Final answer:
By expanding and simplifying the equation, we proved that the left side is equal to the right side, thus the formula is true for all natural numbers n.
Step-by-step explanation:
To prove that the formula is true for all natural numbers n using mathematical induction, we need to show that the formula is true for the base case (n = 1), and then assume that it is true for some arbitrary natural number k, and prove that it is also true for k + 1.
Base Case: When n = 1, the formula becomes: 2³ = 2*1²*(1+1)²
Simplifying both sides, we get: 8 = 2*1*4
This is true, so the formula holds for the base case.

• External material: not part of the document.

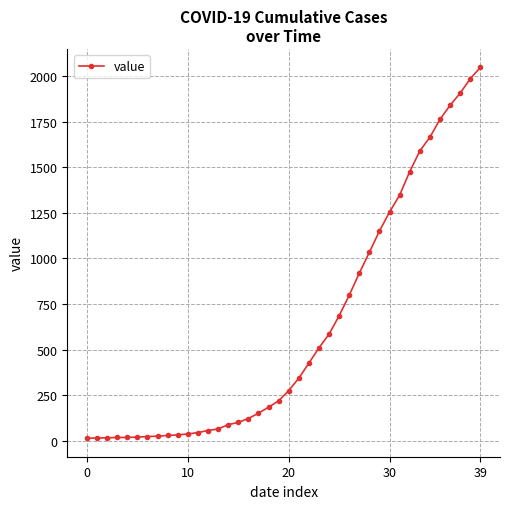

How many data points are less than 274?

20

Inductive Step: Assuming that the formula is true for some arbitrary natural number k, we have:
2³ + 4³ + 6³ + ... + (2k)³ = 2k²*(k+1)²
We need to prove that the formula also holds for k + 1:
2³ + 4³ + 6³ + ... + (2k)³ + (2(k+1))³ = 2(k+1)²*(k+1+1)²
To prove this, we start with the left side of the equation and use the assumption that the formula holds for k:
LHS = 2³ + 4³ + 6³ + ... + (2k)³ + (2(k+1))³
= 2k²*(k+1)² + (2(k+1))³
Expanding the second term, we get: 2k²*(k+1)² + 8(k+1)³
Factoring out (k+1)², we have: (k+1)²(2k² + 8(k+1))
Expanding the second term, we get: (k+1)²(2k² + 8k + 8)
Simplifying further, we have: (k+1)²(2k² + 8k + 8) = (k+1)²(2(k² + 4k + 4))
Notice that k² + 4k + 4 is the square of (k+2), so we can rewrite the equation as:
(k+1)²(2(k+2)²) = 2(k+1)²((k+2)²)
Which is equal to the RHS of the equation.
Since we have proved that the formula holds for the base case and the inductive step, we can conclude that the formula is true for all natural numbers n.